Records from a dataset

Start of Block

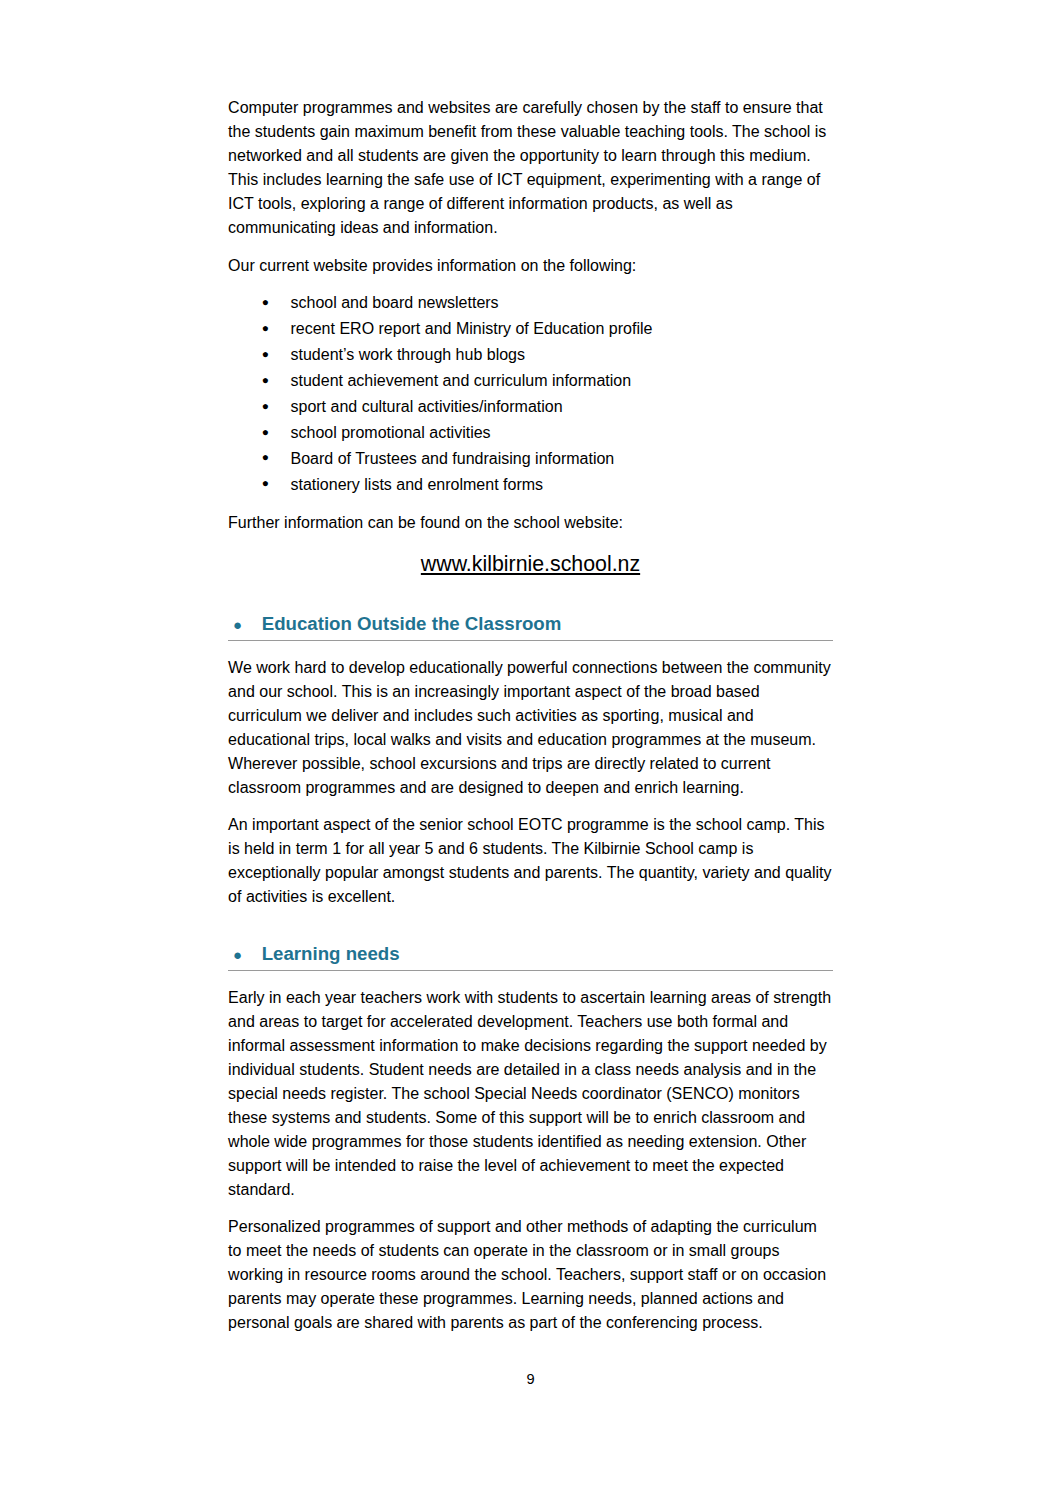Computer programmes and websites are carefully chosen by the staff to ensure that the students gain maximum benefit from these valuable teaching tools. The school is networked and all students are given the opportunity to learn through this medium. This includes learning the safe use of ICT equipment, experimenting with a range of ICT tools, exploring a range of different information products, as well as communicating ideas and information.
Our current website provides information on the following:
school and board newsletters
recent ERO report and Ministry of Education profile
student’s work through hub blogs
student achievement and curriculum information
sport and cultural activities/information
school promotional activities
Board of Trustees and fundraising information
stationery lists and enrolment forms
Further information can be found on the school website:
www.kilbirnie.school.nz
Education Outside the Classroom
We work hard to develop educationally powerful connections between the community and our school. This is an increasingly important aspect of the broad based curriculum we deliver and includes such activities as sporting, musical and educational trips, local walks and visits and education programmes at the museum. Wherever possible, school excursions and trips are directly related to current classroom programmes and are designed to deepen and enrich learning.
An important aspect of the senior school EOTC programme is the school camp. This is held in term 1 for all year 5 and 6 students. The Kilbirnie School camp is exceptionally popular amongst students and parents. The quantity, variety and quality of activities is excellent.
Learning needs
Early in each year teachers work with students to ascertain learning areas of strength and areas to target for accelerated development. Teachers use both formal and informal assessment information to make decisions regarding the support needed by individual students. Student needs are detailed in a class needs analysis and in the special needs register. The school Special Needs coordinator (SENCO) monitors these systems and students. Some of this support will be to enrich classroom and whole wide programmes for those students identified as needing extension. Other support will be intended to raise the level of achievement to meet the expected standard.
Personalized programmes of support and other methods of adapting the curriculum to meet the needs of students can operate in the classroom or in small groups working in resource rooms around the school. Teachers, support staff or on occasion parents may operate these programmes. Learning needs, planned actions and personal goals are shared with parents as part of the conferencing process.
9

End of Block
Start of Block

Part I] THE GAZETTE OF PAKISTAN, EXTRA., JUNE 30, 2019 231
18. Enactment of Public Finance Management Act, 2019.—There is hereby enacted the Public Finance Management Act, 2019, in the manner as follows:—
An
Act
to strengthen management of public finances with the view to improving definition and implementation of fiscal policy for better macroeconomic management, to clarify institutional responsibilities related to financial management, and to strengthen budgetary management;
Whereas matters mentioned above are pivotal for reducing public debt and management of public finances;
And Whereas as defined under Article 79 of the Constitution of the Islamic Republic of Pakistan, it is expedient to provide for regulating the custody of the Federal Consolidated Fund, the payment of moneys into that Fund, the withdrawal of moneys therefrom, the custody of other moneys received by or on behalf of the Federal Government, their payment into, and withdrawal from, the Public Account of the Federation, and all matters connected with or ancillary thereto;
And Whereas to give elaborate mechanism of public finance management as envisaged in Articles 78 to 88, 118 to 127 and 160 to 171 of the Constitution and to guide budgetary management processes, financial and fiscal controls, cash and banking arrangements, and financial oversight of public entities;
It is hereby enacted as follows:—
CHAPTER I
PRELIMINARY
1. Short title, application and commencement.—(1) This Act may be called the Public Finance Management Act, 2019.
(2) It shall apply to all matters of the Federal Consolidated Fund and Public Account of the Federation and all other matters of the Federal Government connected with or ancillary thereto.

End of Block

### Problem statement
Copy only this part of the entries above: the line with "1. Short title, application", the line with "(2) It shall", and the lines between, all exactly as written.

### Task solution
1. Short title, application and commencement.—(1) This Act may be called the Public Finance Management Act, 2019.
(2) It shall apply to all matters of the Federal Consolidated Fund and Public Account of the Federation and all other matters of the Federal Government connected with or ancillary thereto.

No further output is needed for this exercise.